#pembalakan#register22#lampura#sopirkabur#beritalampung

Belasan Kayu Sonokeling Diamankan dari Hutan Register 22, Sopir Kabur

( kata)
Belasan Kayu Sonokeling Diamankan dari Hutan Register 22, Sopir Kabur
Tampak barang bukti kayu sonokeling dari hutan kawasan diamankan petugas Polisi kehutanan, Senin (15/7/2019). (Foto: dok Polisi kehutanan.)

KOTABUMI (Lampost.co)--Polisi Kehutanan wilayah kerja UPTD KPH VII Way Waya - Tangkit Tebak mengamankan satu unit mobil pick up berisikan kayu sonokeling yang diduga kuat dari hutan Register 22 Way Waya Provinsi Lampung, Senin (15/7/2019). 

Kepala UPTD KPH VII Way Waya - Tangkit Tebak, Luluk Setyoko mengatakan, pihaknya mengamankan satu unit mobil pick up yang berisikan kayu jenis sonokeling sebanyak 15 batang dengan ukuran panjang 2,5 meter tersebut diamankan.

"Saat ini barang bukti kayu dan berikut alat angkut mobil diamankan, di Kantor Dinas Kehutanan Provinsi Lampung.
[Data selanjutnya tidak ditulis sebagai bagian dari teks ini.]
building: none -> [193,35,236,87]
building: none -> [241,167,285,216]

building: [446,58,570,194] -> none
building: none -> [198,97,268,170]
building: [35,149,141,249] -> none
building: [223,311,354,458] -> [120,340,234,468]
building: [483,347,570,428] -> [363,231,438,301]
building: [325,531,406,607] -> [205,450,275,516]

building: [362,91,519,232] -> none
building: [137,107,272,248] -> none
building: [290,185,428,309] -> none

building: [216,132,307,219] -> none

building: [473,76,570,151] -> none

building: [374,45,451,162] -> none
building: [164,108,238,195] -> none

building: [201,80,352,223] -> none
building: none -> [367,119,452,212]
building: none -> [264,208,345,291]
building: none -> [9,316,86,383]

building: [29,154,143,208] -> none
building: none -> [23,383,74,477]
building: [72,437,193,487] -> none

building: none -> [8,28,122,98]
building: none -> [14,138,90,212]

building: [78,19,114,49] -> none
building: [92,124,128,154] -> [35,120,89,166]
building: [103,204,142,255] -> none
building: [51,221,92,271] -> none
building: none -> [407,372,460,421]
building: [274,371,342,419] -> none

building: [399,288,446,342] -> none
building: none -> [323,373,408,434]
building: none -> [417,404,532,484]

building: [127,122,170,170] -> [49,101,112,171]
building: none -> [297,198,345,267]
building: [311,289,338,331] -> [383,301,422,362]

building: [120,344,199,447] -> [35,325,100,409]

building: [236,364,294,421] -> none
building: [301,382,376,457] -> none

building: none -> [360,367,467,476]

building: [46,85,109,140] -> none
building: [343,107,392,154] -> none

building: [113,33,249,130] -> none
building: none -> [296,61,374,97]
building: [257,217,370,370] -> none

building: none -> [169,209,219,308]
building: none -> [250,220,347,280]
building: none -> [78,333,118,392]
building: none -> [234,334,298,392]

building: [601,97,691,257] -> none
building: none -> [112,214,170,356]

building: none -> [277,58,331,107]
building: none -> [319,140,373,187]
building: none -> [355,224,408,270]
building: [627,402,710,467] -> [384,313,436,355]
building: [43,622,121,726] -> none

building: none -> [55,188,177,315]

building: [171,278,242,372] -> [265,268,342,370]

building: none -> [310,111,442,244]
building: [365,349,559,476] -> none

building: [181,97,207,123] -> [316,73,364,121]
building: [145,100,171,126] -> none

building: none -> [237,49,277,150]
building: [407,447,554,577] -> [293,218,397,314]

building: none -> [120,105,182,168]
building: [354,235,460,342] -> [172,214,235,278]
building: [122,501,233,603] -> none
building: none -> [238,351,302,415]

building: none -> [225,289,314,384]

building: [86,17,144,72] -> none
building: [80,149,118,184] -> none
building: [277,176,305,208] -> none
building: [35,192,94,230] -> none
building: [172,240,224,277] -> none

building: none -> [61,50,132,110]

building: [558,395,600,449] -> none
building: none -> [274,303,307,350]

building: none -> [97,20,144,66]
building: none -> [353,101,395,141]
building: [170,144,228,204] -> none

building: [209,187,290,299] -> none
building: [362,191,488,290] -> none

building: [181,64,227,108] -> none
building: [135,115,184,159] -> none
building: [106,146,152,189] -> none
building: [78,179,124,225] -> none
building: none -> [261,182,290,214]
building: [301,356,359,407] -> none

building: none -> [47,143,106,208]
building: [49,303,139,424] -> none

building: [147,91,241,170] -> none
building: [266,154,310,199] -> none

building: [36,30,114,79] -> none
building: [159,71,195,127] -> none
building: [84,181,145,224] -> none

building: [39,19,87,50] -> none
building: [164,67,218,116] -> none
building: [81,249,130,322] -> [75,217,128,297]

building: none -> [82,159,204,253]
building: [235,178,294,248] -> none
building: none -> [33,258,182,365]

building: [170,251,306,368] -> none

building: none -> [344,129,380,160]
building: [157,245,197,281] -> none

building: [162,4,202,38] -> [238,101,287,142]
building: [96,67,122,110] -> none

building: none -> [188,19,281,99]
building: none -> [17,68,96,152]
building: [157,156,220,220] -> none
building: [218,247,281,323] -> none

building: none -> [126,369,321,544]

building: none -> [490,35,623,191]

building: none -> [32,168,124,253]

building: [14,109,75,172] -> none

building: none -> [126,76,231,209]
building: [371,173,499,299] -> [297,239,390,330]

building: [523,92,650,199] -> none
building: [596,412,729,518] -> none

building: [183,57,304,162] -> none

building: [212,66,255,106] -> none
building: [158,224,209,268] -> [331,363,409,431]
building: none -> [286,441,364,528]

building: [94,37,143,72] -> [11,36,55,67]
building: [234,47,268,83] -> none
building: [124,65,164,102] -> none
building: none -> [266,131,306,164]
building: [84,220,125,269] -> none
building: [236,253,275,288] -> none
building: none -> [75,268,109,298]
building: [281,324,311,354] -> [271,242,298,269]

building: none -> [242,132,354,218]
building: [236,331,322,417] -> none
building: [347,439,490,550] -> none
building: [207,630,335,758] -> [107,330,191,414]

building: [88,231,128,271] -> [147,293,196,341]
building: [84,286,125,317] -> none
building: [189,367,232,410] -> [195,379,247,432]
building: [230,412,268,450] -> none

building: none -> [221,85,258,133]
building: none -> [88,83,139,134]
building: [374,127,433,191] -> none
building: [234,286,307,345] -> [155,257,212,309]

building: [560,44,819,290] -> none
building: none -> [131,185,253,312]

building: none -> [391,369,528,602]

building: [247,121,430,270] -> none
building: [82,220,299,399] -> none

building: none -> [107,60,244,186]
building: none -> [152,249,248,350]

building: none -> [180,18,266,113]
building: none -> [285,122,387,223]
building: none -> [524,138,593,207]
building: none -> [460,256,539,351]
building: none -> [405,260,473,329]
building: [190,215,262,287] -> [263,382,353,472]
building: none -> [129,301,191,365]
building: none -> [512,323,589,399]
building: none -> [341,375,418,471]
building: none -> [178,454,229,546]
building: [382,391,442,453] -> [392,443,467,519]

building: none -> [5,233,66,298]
Setelah diamankan di wilayah di Dusun Nyukang Sari. Kampung Nyukang Harjo, barang bukti itu langsung kita antarkan ke Bandar Lampung," ujar Luluk.

Dia menjelaskan diamankannya barang bukti tersebut tanpa tersangka,  dikarenakan pengendara (sopir) mobil pick up bernomor polisi BE 1718 MK itu melarikan diri saat mobil yang dikemudikannya diberhentikan polisi kehutanan di TKP. 
Penyergapan terehadap mobil bermuatan kayu dari hutan lindung tersebut berkat informasi yang diterima jajarannya dari masyarakat. 

Mendapatkan informasi itu, dirinya langsung membentuk tim dengan mengumpulkan anggota Polisi Kehutanan (Polhut) KPH VII Way Waya - Tangkit Tebak. 
"Merespons laporan masyarakat tersebut kita langsung berangkat dari kantor yang ada di Kotabumi menuju lokasi (Kampung Kotabatu Kecamatan Pubian, Lampung Tengah). Sampai disana informasi itu terus dikembangkan dan kita terus berkoordinasi dengan Polhut mobile Dinas Kehutanan Provinsi Lampung," katanya. 
Setelah target dan ciri-ciri dari informasi itu positif, lanjut Luluk, kemudian mobil tersebut dihentikan di Dusun Nyukang Sari, Kampung Nyukang Harjo, Lampung Tengah. Sebelumnya mobil itu juga telah kita lakukan pengintaian atau dibuntuti dari kampung Payung Mulya.

Saat diamankan mobil pick up warna hitam yang baknya ditutupi menggunakan terpal berwarna biru tersebut berisikan kayu jenis sonokeling yang berasal dari kawasan hutan lindung.

"Mengetahui mobilnya dihentikan petugas  tersangka (sopir) berhasil melompat dan melarikan diri, sempat terjadi kejar-kejaran, tetapi petugas kehilangan jejak," ujarnya.

Karena ditanggalkan pengemudinya, mobil pick up BE 1718 MK, diperiksa, didalamnya ditemukan kayu balok kaleng jenis sonokeling berjumlah 15 batang dengan ukuran panjang 2,5 meter.